I've always loved vodka sauce, but I never knew how easy it was to make from scratch. This recipe is so simple and delicious, and it's a great way to use up leftover ground beef. I love that it's cooked in the oven, so it's nice and hands-off. And the best part is that it tastes even better the next day!
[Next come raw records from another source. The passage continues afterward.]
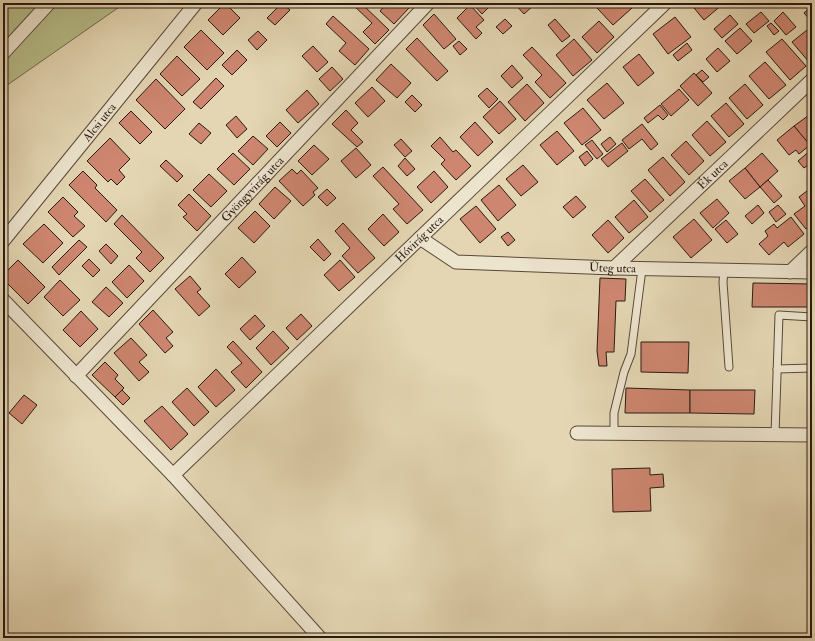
<svg xmlns="http://www.w3.org/2000/svg" width="815" height="641" font-family="'IM FELL Double Pica',serif">
	<rect width="100%" height="100%" fill="#e4d6b3"/>
	<filter id="stains"><feTurbulence type="fractalNoise" baseFrequency=".005" numOctaves="4"/><feColorMatrix values="0 0 0 0 .2 0 0 0 0 .09 0 0 0 0 .02 0 0 0 .5 -.17"/></filter>
	<radialGradient id="worn" r=".72"><stop offset=".6" stop-color="#630" stop-opacity="0"/><stop offset="1" stop-color="#630" stop-opacity=".3"/></radialGradient>
	<!-- green -->
	<path fill="#b7bd8a" stroke="#706c4e" d="M3,3h122l-122,85z"/>
	<!-- building -->
	<g fill="#ce8670" stroke="#291a11">
		<path d="M225,3l15,15 -17,17 -15,-15z"/>
		<path d="M243,3h11l-5,5z"/>
		<path d="M282,3l8,7 -15,15 -8,-7z"/>
		<path d="M351,3h10l28,27 -14,14 -12,-12 9,-9z"/>
		<path d="M387,3h16l6,5 -15,16 -14,-13z"/>
		<path d="M472,3h18l1,2 -9,9z"/>
		<path d="M514,3h18l2,2 -10,9z"/>
		<path d="M602,3h25l5,5 -19,17 -16,-17z"/>
		<path d="M690,3h32l1,1 -19,16z"/>
		<path d="M470,5l14,15 -8,7 6,6 -6,6 -19,-21z"/>
		<path d="M812,6v16l-8,-9z"/>
		<path d="M761,12l8,9 -15,12 -8,-9z"/>
		<path d="M783,12l13,15 -10,8 -12,-14z"/>
		<path d="M434,14l22,25 -12,10 -21,-24z"/>
		<path d="M730,15l8,9 -16,14 -8,-9z"/>
		<path d="M333,16l36,33 -14,16 -16,-14 7,-8 -20,-19z"/>
		<path d="M675,17l16,20 -23,17 -15,-20z"/>
		<path d="M505,19l7,7 -9,8 -7,-7z"/>
		<path d="M555,19l15,17 -8,6 -14,-17z"/>
		<path d="M599,21l15,16 -17,16 -15,-16z"/>
		<path d="M771,23l8,8 -5,4 -7,-9z"/>
		<path d="M740,28l12,13 -15,13 -12,-13z"/>
		<path d="M201,30l23,23 -17,17 -23,-23z"/>
		<path d="M807,30l5,6v24l-3,2 -17,-20z"/>
		<path d="M258,31l9,9 -10,10 -9,-10z"/>
		<path d="M417,38l31,33 -11,10 -31,-32z"/>
		<path d="M574,39l18,21 -19,16 -17,-21z"/>
		<path d="M782,39l24,27 -16,14 -24,-28z"/>
		<path d="M459,41l8,8 -7,6 -7,-9z"/>
		<path d="M687,43l5,7 -14,11 -5,-6z"/>
		<path d="M313,46l15,16 -11,10 -15,-16z"/>
		<path d="M532,47l34,36 -16,15 -15,-16 7,-7 -19,-20z"/>
		<path d="M718,48l12,13 -13,11 -11,-13z"/>
		<path d="M237,50l10,10 -15,15 -10,-10z"/>
		<path d="M639,54l15,19 -16,13 -15,-19z"/>
		<path d="M177,56l23,23 -18,17 -22,-22z"/>
		<path d="M765,62l21,23 -17,14 -20,-23z"/>
		<path d="M391,64l20,19 -14,15 -21,-18z"/>
		<path d="M512,65l11,13 -11,10 -11,-12z"/>
		<path d="M332,67l11,12 -13,12 -11,-12z"/>
		<path d="M702,70l7,7 -6,5 -7,-7z"/>
		<path d="M694,73l18,20 -14,13 -18,-20z"/>
		<path d="M216,78l8,8 -23,23 -8,-7z"/>
		<path d="M156,79l29,30 -20,20 -29,-29z"/>
		<path d="M607,83l17,20 -20,16 -17,-19z"/>
		<path d="M527,84l17,19 -19,18 -17,-19z"/>
		<path d="M745,84l18,21 -16,14 -18,-21z"/>
		<path d="M372,87l13,14 -17,16 -13,-14z"/>
		<path d="M487,88l11,11 -9,9 -11,-12z"/>
		<path d="M679,89l10,11 -18,16 -10,-12z"/>
		<path d="M307,90l12,14 -21,19 -12,-13z"/>
		<path d="M412,95l10,10 -7,7 -10,-10z"/>
		<path d="M500,101l16,18 -17,15 -16,-17z"/>
		<path d="M726,103l18,21 -15,13 -18,-21z"/>
		<path d="M660,105l8,10 -5,5 -5,-5 -10,8 -4,-5z"/>
		<path d="M583,108l18,22 -19,15 -18,-22z"/>
		<path d="M346,110l12,13 -7,7 12,12 -6,5 -25,-23z"/>
		<path d="M131,111l21,21 -12,12 -21,-21z"/>
		<path d="M812,113v25l-5,4 -13,-16z"/>
		<path d="M236,116l11,13 -10,9 -11,-13z"/>
		<path d="M707,121l19,21 -16,14 -18,-21z"/>
		<path d="M280,122l11,11 -14,14 -11,-11z"/>
		<path d="M475,122l18,20 -15,14 -18,-19z"/>
		<path d="M199,123l12,10 -10,11 -12,-10z"/>
		<path d="M642,124l16,20 -7,6 -9,-11 -13,10 -7,-9z"/>
		<path d="M794,126l16,19 -11,9 -3,-4 -7,5 -12,-15z"/>
		<path d="M557,131l17,20 -17,14 -17,-20z"/>
		<path d="M253,136l15,13 -15,16 -15,-14z"/>
		<path d="M440,137l13,15 3,-2 15,16 -15,14 -15,-16 4,-4 -14,-14z"/>
		<path d="M610,137l6,7 -9,8 -6,-8z"/>
		<path d="M110,138l20,21 -11,11 6,7 -8,8 -6,-6 -3,3 -21,-21z"/>
		<path d="M401,139l11,12 -7,6 -11,-12z"/>
		<path d="M592,140l11,14 -6,5 -12,-14z"/>
		<path d="M686,141l18,20 -15,14 -18,-20z"/>
		<path d="M622,143l6,8 -20,16 -7,-8z"/>
		<path d="M314,145l15,14 -17,16 -14,-14z"/>
		<path d="M356,148l15,17 -15,13 -15,-17z"/>
		<path d="M812,149v13l-8,6 -6,-7z"/>
		<path d="M587,151l6,8 -8,7 -6,-9z"/>
		<path d="M233,153l17,16 -16,16 -17,-16z"/>
		<path d="M762,153l16,18 -18,16 -15,-19z"/>
		<path d="M663,157l22,25 -15,14 -22,-26z"/>
		<path d="M405,158l10,11 -8,7 -9,-10z"/>
		<path d="M166,160l17,16 -6,6 -17,-16z"/>
		<path d="M523,165l15,17 -17,14 -15,-17z"/>
		<path d="M383,167l40,43 -16,14 -14,-15 6,-5 -26,-28z"/>
		<path d="M745,168l15,19 -15,12 -16,-18z"/>
		<path d="M292,169l5,5 4,-4 17,18 -5,4 2,3 -12,11 -24,-25z"/>
		<path d="M83,171l14,14 -2,3 22,22 -11,12 -37,-37z"/>
		<path d="M434,171l14,16 -17,16 -14,-16z"/>
		<path d="M209,174l18,17 -16,16 -18,-17z"/>
		<path d="M645,179l19,21 -14,12 -19,-21z"/>
		<path d="M768,180l14,16 -8,7 -14,-16z"/>
		<path d="M499,185l17,20 -18,16 -17,-21z"/>
		<path d="M275,187l16,14 -17,18 -15,-15z"/>
		<path d="M811,188l1,2v35l-6,4 -12,-15 11,-8 -6,-9z"/>
		<path d="M327,189l9,9 -9,8 -9,-9z"/>
		<path d="M189,194l22,22 -14,15 -14,-14 4,-3 -9,-9z"/>
		<path d="M576,196l10,11 -13,11 -10,-11z"/>
		<path d="M63,197l15,15 -4,4 11,10 -12,11 -25,-25z"/>
		<path d="M717,199l12,14 -16,15 -13,-15z"/>
		<path d="M634,200l14,17 -19,16 -14,-16z"/>
		<path d="M758,205l6,8 -12,11 -7,-8z"/>
		<path d="M778,205l8,9 -10,8 -7,-10z"/>
		<path d="M476,206l20,23 -16,14 -20,-24z"/>
		<path d="M255,211l15,15 -16,17 -16,-15z"/>
		<path d="M383,214l16,18 -15,14 -16,-17z"/>
		<path d="M122,215l42,43 -14,14 -14,-14 6,-6 -28,-28z"/>
		<path d="M791,217l13,17 -16,13 -4,-5 -15,13 -10,-11 9,-8 -3,-5 9,-7 3,4z"/>
		<path d="M694,219l18,21 -21,18 -18,-21z"/>
		<path d="M608,220l16,18 -16,15 -16,-18z"/>
		<path d="M726,220l12,14 -11,9 -12,-14z"/>
		<path d="M343,223l32,35 -17,15 -16,-17 8,-8 -15,-17z"/>
		<path d="M44,224l19,19 -20,20 -20,-19z"/>
		<path d="M508,232l7,8 -7,6 -7,-9z"/>
		<path d="M318,239l13,15 -7,7 -14,-14z"/>
		<path d="M79,240l8,7 -28,28 -7,-8z"/>
		<path d="M106,244l12,12 -7,8 -12,-13z"/>
		<path d="M242,257l14,15 -17,16 -14,-14z"/>
		<path d="M89,259l11,11 -7,7 -11,-11z"/>
		<path d="M18,260l27,27 -17,17 -25,-25v-4z"/>
		<path d="M340,260l15,17 -16,14 -15,-16z"/>
		<path d="M129,265l15,16 -17,17 -15,-16z"/>
		<path d="M190,276l11,13 -4,3 13,14 -11,10 -24,-27z"/>
		<path d="M600,278l26,1 -1,22h-9l-2,51h-8l1,14h-8l-2,-15z"/>
		<path d="M60,280l20,20 -17,16 -19,-19z"/>
		<path d="M753,283l59,1v23h-60z"/>
		<path d="M106,287l17,16 -14,14 -17,-15z"/>
		<path d="M153,310l20,22 -7,6 7,8 -8,7 -26,-29z"/>
		<path d="M81,311l17,18 -18,18 -17,-17z"/>
		<path d="M301,314l11,12 -15,14 -11,-12z"/>
		<path d="M255,315l10,11 -15,14 -10,-11z"/>
		<path d="M273,331l16,17 -18,17 -15,-17z"/>
		<path d="M131,338l16,17 -8,7 10,10 -10,9 -25,-28z"/>
		<path d="M233,341l29,31 -16,16 -15,-16 11,-9 -15,-16z"/>
		<path d="M641,342h48l-1,31 -47,-1z"/>
		<path d="M105,362l13,13 -3,4 9,9 -9,9 -23,-22z"/>
		<path d="M216,369l19,21 -19,17 -18,-20z"/>
		<path d="M187,388l22,24 -15,14 -22,-24z"/>
		<path d="M626,388l64,2v23h-65z"/>
		<path d="M122,390l8,8 -7,7 -8,-8z"/>
		<path d="M690,390h65l-1,24 -64,-1z"/>
		<path d="M24,395l13,10 -15,19 -13,-11z"/>
		<path d="M162,406l26,28 -17,16 -27,-29z"/>
		<path d="M650,468v7l13,-1 1,13 -14,1 1,23 -38,1 -1,-43z"/>
	</g>
	<g fill="none" stroke-linecap="round" stroke-linejoin="round">
		<defs>
			<g id="lane">
				<path d="M724,271l-1,11 6,85"/>
				<path d="M777,369l35,-1"/>
				<path d="M614,433v-20l10,-41 7,-18 11,-85"/>
				<path d="M775,435l4,-120 33,2"/>
			</g>
			<g id="street">
				<path d="M3,53l46,-50"/>
				<path id="s1" d="M420,238l36,24 158,6 198,4"/>
				<path id="s2" d="M3,241l193,-238"/>
				<path id="s3" d="M614,268l198,-188"/>
				<path d="M790,272l22,-21"/>
				<path d="M3,300l170,175 147,163"/>
				<path id="s4" d="M76,376l352,-373"/>
				<path d="M577,433l235,2"/>
				<path id="s5" d="M173,475l492,-472"/>
			</g>
		</defs>
		<!-- lane casing -->
		<use href="#lane" stroke="#58493a" stroke-width="9"/>
		<!-- street casing -->
		<use href="#street" stroke="#58493a" stroke-width="15"/>
		<!-- lane -->
		<use href="#lane" stroke="#ede4ce" stroke-width="7"/>
		<!-- street -->
		<use href="#street" stroke="#ede4ce" stroke-width="13"/>
	</g>
	<g text-anchor="middle" dominant-baseline="central" stroke-width="3" stroke-linejoin="round" paint-order="stroke">
		<!-- street labels -->
		<g font-size="12" fill="#291a11" stroke="#ede4ce">
			<text stroke="none"><textPath href="#s2" startOffset="153">Alcsi utca</textPath></text>
			<text stroke="none"><textPath href="#s3" startOffset="136">Ék utca</textPath></text>
			<text stroke="none"><textPath href="#s4" startOffset="257">Gyöngyvirág utca</textPath></text>
			<text stroke="none"><textPath href="#s5" startOffset="341">Hóvirág utca</textPath></text>
			<text stroke="none"><textPath href="#s1" startOffset="200">Üteg utca</textPath></text>
		</g>
	</g>
	<!-- margin -->
	<rect width="815" height="641" fill="none" stroke="#e4d6b3" stroke-width="16"/>
	<rect x="4" y="4" width="807" height="633" fill="none" stroke="#291a11" stroke-width="2"/>
	<rect x="8" y="8" width="799" height="625" fill="none" stroke="#291a11"/>
	<rect width="100%" height="100%" filter="url(#stains)"/>
	<rect width="100%" height="100%" fill="url(#worn)"/>
</svg>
I've made a few changes to the original recipe to make it my own. I use ground sirloin instead of ground beef, and I add a bit of red pepper flakes and dried oregano for extra flavor. I also simmer the sauce for a bit longer than the recipe calls for, to really let the flavors meld. And finally, I serve it with fresh bread, which is the perfect way to soak up all that delicious sauce.

Step-by-step

    1. Cook the ground sirloin in a separate pan until brown. Let cool then remove fat by pressing into strainer, set aside.
    2. Preheat oven to 375(F) degrees.
    3. Heat the oil in a large ovenproof sauté pan with cover on medium heat. Add the onions and garlic (garlic can go in 1st for a couple minutes) and cook for about five minutes until translucent. Add the red pepper flakes and dried oregano and cook for three minutes more. Add the vodka and cook until mixture is reduced by half.
    4. Remove from heat, crush the tomatoes into the pan with your hands (or use fresh canned). Add two teaspoons salt, a pinch of black pepper and the meat. Stir well, place cover on the ovenproof pan and place it in the preheated oven for 1 1/2 hours.
    5. Remove pan from oven and allow to cool for at least 15 minutes. Place small amounts of sauce in the blender and puree until smooth. Do not add too much hot/warm sauce to blender or you will be sorry, fill it to half. Return all of the blended sauce to the pan on medium to low heat.
    6. Stir in fresh oregano, heavy cream, parmesan cheese and add salt and pepper to taste. Simmer until sauce is to your liking, I simmer for 1-2 hours.
    7. Prepare the pasta and add sauce on top, serve with fresh bread.